Well, since I've been a bit ill since Christmas, and busy in the build up to the holidays, I never got as much done as hoped - hence the lack of updates!

That will hopefully change over the next couple of weeks as some nice presents and a bit of rest have helped my hobby motivation return. So what were these gifts? Well, firstly I decided to treat myself to a portable airbrush booth to make sure I get more use out of the airbrush I bought last year. The booth I got is an Expo Tools Airbrush Portable Spray Booth #500 - a bargain at £70!

The booth is a nice, compact piece of kit with everything folding away neatly into a roughly shoebox like size. It is also modular, in that if you buy another of the same booth, they can be linked together to create one long booth for larger projects. The extractor fan is powerful enough to remove any fumes, yet silent so as not to disturb your painting mojo. I'm looking forward to giving this a whirl while spraying some Hellion skyboards.

I was also received a nice fold out photography light box from my girlfriend as one of my presents - which hopefully means better quality pics as I get the hang of it! I did a few hurried test snaps earlier (below) of my GD UK 2010 fantasy single entry and a current WIP to test it out. The lighting setup was a little hurried though so they aren't perfect.

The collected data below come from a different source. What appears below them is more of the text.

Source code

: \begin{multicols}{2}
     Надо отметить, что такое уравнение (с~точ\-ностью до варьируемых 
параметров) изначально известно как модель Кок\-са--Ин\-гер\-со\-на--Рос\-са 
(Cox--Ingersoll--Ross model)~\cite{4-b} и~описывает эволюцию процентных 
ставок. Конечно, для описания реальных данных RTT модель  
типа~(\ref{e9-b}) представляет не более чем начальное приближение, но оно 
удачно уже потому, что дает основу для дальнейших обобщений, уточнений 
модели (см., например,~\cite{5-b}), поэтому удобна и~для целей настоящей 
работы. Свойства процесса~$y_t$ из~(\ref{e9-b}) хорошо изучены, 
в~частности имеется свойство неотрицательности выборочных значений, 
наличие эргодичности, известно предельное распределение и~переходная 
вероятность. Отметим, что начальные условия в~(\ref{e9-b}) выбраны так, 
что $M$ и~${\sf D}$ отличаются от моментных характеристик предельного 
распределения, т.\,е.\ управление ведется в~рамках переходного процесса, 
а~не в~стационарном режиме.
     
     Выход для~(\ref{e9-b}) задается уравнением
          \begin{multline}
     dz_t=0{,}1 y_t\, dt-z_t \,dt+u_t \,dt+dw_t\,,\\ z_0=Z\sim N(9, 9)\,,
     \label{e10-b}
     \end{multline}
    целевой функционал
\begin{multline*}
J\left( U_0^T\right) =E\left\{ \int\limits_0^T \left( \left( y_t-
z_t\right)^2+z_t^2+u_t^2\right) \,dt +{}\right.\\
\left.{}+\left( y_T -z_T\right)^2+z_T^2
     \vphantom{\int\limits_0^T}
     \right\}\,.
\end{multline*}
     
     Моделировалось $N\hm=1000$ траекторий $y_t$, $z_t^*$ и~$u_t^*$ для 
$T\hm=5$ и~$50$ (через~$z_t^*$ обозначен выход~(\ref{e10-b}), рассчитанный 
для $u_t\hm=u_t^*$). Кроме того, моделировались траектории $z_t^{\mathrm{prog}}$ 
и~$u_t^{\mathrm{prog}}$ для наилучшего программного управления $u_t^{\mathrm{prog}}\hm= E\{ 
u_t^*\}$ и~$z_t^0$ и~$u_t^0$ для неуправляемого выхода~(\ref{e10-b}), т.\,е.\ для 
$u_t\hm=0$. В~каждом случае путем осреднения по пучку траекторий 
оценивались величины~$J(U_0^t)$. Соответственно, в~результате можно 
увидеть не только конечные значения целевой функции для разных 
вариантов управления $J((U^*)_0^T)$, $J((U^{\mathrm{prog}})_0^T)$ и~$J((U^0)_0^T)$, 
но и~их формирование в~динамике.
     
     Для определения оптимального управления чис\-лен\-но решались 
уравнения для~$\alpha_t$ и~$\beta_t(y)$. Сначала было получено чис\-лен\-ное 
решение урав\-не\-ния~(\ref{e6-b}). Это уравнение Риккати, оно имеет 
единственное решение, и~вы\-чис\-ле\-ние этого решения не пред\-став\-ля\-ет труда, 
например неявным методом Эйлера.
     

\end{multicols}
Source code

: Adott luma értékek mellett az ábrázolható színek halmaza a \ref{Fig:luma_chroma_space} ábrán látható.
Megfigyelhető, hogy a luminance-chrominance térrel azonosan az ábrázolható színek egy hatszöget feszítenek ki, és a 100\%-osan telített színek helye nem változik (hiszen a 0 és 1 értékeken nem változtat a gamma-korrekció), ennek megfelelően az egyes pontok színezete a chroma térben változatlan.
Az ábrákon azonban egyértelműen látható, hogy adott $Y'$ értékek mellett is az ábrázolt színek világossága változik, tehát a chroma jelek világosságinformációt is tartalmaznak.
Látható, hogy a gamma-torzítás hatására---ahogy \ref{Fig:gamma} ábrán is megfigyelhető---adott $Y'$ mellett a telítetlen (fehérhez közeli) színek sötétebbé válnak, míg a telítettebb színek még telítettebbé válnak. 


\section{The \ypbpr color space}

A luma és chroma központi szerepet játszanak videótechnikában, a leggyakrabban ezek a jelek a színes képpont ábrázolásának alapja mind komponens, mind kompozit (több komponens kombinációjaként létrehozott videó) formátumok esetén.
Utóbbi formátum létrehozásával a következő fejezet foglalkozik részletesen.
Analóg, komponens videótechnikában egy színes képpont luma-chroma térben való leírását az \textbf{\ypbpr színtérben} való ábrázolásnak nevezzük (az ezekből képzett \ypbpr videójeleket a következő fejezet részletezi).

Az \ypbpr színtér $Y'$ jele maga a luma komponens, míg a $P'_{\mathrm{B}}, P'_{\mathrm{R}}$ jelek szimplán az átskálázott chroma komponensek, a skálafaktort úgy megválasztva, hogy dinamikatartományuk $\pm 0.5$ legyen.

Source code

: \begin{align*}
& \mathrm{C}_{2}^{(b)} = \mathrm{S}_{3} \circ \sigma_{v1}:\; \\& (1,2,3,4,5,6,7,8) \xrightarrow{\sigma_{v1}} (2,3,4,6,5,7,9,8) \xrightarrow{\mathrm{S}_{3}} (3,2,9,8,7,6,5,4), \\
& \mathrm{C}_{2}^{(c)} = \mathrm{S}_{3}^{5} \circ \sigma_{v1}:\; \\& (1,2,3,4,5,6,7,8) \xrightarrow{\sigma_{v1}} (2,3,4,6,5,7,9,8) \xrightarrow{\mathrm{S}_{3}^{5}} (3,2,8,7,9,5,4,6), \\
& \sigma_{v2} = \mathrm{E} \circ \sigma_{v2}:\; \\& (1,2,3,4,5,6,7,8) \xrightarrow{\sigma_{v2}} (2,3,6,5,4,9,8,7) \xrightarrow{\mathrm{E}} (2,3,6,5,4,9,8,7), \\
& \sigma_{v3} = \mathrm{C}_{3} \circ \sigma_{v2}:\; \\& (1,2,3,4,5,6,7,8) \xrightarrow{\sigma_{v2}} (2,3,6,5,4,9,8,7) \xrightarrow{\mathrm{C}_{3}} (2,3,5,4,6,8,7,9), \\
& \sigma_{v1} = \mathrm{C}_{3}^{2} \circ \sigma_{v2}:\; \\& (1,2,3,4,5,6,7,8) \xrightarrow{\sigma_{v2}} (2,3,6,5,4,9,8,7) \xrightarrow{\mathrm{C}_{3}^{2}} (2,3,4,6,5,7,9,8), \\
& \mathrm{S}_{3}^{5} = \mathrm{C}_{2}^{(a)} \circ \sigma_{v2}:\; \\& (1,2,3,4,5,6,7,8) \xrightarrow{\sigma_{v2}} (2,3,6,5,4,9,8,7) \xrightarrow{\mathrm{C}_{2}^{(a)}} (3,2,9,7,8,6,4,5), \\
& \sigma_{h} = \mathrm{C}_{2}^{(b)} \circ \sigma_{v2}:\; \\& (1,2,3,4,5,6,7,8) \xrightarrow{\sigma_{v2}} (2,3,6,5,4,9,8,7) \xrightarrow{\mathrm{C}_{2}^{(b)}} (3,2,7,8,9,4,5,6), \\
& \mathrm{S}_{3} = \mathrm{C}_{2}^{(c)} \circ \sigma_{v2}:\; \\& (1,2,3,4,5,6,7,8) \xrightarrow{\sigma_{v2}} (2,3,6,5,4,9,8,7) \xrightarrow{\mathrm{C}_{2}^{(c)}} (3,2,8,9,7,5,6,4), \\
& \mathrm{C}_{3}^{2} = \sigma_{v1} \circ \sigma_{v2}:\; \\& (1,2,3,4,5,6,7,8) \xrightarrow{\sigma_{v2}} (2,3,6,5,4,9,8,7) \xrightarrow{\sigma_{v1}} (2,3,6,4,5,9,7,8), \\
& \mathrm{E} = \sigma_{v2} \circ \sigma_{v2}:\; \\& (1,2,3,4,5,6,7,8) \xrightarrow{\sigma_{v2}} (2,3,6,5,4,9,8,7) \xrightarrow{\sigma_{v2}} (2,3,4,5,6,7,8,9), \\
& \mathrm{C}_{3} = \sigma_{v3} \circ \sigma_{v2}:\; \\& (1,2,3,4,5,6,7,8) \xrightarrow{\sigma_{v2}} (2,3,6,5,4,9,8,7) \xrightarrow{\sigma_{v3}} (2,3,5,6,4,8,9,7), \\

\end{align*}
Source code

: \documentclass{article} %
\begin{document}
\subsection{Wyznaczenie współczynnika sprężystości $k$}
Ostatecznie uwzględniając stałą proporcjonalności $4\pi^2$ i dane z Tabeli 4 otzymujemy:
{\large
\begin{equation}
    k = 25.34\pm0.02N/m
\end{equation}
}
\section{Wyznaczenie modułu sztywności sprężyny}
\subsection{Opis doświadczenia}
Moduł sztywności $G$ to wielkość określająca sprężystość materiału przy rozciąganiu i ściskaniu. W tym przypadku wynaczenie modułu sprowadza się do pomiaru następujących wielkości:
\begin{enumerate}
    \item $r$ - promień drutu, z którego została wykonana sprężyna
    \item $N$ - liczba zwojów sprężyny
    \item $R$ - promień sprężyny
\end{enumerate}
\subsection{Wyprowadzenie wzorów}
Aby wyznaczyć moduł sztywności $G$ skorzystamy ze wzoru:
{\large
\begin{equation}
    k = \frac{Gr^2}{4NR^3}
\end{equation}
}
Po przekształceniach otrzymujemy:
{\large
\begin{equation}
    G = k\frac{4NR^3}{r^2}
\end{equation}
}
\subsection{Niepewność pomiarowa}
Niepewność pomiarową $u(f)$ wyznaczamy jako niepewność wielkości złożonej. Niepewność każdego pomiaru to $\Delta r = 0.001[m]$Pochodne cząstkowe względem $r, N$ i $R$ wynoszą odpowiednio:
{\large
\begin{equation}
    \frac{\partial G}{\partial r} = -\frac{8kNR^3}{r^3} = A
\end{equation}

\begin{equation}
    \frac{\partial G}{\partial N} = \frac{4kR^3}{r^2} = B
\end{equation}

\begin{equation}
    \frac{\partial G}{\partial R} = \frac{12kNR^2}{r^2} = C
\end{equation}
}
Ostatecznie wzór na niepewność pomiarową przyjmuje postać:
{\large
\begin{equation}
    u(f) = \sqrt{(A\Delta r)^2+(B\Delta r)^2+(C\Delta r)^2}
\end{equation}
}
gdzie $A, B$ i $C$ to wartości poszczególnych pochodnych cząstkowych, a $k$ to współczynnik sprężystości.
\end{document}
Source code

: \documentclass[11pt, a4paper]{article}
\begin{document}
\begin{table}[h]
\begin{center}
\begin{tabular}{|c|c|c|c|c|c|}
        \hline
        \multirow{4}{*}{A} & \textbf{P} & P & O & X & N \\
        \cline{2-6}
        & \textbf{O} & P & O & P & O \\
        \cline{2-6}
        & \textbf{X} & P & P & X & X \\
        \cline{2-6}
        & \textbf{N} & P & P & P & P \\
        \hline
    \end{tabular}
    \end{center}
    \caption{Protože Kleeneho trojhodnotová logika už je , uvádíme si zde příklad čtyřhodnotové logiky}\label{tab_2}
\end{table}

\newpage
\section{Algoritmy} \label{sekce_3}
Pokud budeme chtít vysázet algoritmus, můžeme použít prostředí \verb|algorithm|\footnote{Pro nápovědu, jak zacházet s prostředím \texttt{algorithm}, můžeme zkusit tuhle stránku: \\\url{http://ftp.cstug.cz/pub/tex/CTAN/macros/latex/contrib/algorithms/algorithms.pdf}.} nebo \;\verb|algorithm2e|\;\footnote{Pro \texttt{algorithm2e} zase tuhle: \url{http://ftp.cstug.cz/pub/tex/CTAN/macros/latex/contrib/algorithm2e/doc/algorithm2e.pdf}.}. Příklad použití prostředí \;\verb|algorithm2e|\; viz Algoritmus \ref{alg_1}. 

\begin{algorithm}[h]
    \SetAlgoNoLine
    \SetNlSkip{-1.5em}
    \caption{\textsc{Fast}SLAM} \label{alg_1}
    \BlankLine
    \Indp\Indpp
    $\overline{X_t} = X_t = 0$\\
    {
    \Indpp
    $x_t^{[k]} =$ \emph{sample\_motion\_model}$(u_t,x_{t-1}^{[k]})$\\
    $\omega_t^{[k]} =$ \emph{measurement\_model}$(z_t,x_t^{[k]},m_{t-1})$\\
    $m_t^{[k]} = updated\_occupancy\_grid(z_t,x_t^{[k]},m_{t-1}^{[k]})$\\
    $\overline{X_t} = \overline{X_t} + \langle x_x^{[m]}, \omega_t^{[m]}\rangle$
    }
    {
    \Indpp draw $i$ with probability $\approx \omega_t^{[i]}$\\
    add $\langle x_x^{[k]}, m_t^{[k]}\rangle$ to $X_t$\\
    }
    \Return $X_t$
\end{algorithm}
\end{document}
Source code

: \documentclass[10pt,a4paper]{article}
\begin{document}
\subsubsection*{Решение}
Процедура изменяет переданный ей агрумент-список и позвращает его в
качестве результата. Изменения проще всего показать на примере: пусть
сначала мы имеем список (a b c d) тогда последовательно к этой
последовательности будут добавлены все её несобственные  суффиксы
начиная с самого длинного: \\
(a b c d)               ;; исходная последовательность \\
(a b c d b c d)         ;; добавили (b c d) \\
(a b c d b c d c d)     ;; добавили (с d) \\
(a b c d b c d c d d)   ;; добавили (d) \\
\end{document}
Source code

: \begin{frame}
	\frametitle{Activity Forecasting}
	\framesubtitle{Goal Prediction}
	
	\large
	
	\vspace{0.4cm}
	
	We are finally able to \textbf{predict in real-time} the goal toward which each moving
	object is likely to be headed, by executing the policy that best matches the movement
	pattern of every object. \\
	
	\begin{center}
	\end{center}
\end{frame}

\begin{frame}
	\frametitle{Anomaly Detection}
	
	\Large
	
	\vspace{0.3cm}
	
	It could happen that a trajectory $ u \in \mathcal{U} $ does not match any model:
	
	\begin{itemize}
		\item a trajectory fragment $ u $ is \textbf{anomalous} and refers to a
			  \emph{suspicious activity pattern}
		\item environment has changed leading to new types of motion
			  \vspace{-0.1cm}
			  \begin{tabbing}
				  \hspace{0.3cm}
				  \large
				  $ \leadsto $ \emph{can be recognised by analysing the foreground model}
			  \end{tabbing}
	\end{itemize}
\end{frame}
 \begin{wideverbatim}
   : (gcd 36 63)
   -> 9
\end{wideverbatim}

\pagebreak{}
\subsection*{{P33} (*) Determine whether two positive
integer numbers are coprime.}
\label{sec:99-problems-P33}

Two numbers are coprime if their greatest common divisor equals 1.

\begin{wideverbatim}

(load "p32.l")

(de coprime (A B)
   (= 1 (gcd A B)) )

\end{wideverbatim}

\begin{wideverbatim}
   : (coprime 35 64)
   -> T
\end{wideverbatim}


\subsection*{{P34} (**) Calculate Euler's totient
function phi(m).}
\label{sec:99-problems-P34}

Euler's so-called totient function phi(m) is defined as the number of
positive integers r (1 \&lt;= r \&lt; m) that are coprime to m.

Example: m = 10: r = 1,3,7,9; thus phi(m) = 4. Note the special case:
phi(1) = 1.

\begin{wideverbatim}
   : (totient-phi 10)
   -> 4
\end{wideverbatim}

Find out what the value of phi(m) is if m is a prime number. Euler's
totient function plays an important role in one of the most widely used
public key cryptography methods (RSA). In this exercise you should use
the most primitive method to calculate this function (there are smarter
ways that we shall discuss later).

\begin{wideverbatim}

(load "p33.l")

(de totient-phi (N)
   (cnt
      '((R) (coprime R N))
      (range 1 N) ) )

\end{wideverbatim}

Finally, I also received the excellent Miniature Painting with Jeremie Bonamant Teboul DVD from Figone. I've purchased and viewed plenty of painting and sculpting books and videos in my time, and while all have proved beneficial, none have provided me with such valuable knowledge and understanding as this has already.

There is over 7 hours of theoretical and practical examples and applications over 2 discs, along with a gallery of images. While the camera work isn't quite as sharp as say the Miniature Mentor videos, you can still clearly see everything that is being done and the technical demonstrations and theory are well explained.

If your looking to improve your blending and understanding of miniature painting theory then I'd thoroughly recommend giving this a look. Also, the guys at Figone produce some incredible looking figures (Furgol and Carlos being among my favourites) and from the examples in the DVD, they look a joy to paint.

So, its back to the DVD (got another 4.5 hours still to go!) and some festive drinks and food for me before I get down to some serious hobby time and begin planning the coming year's GD entries.